Work item A: In the duck blind thread below, why is emusmacker taking a guy and his girlfriend to a large body of water? Answer in one or two sentences.
Work item B: According to the duck blind thread below, how long did it take to build the blind?
Work item C: Translate this sentence from the duck blind thread below into Spanish: "Good things happen all the time, but it is only because of a few good people."

Extract:
Yea kinda unheard of nowadays ain't it chadair?


----------



## brownceluse

chadair said:


> Nice job Killer. What a novel idea for other duck hunters to help out other hunters!!  U da man!


This!



emusmacker said:


> Yea kinda unheard of nowadays ain't it chadair?


 Yep, it has become a sin to alot people! Sad that hunting has become that way!


----------



## Larry Young Jr

Killer your the man. But the little man Had more fun than the Older 1's.  Killer you can tell your old school. By the way the blind frame is awesome. Good things happen all the time, but it is only because of a few good people. Old school always taught you to give back twice as much as you get. Good Job Killer.


----------



## RUTTNBUCK

Killer is Good Folks!!..........Good to see folks helping others out!!


----------



## honda

Looks awesome guys...... And thanks for sharing!


----------



## HeavyNeck91

Another great blind! KIller also helped me with mine, and cant wait to hang out with him this weekend..


----------



## HALOJmpr

Amazing how well paying it forward can work!!!  Great job Killer!!! It's your turn EMU   Congrats guys!


----------



## emusmacker

HALOJmpr said:


> Amazing how well paying it forward can work!!!  Great job Killer!!! It's your turn EMU   Congrats guys!



Yep, I'm taking a guy and his girlfriend hunting in the morning.  He only shot a few wood ducks and he wants to hutn some bigger water, so we hitting a certain large body of water, hoping to find a few ducks for em.


----------



## king killer delete

2.5 hours to build this blind


----------



## king killer delete

duck blind pictures


----------



## emusmacker

I put that blind to good use last season.  I love it. Easy to build and folds down out of the way when not in use.

Available data:
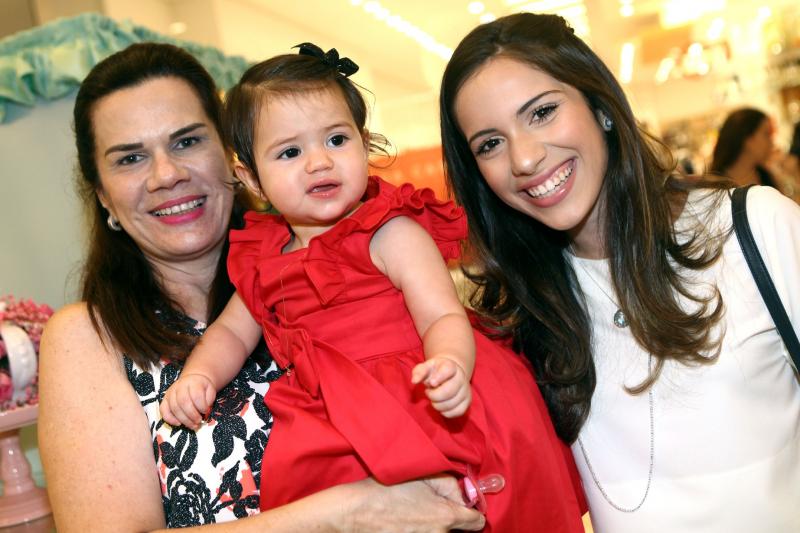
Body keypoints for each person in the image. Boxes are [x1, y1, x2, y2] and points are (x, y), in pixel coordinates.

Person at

Output A: The guy has only shot a few wood ducks and wants to hunt some bigger water, so they are heading to a large body of water in hopes of finding a few ducks for them.

Output B: It took 2.5 hours.

Output C: Las cosas buenas pasan todo el tiempo, pero es solo gracias a unas pocas personas buenas.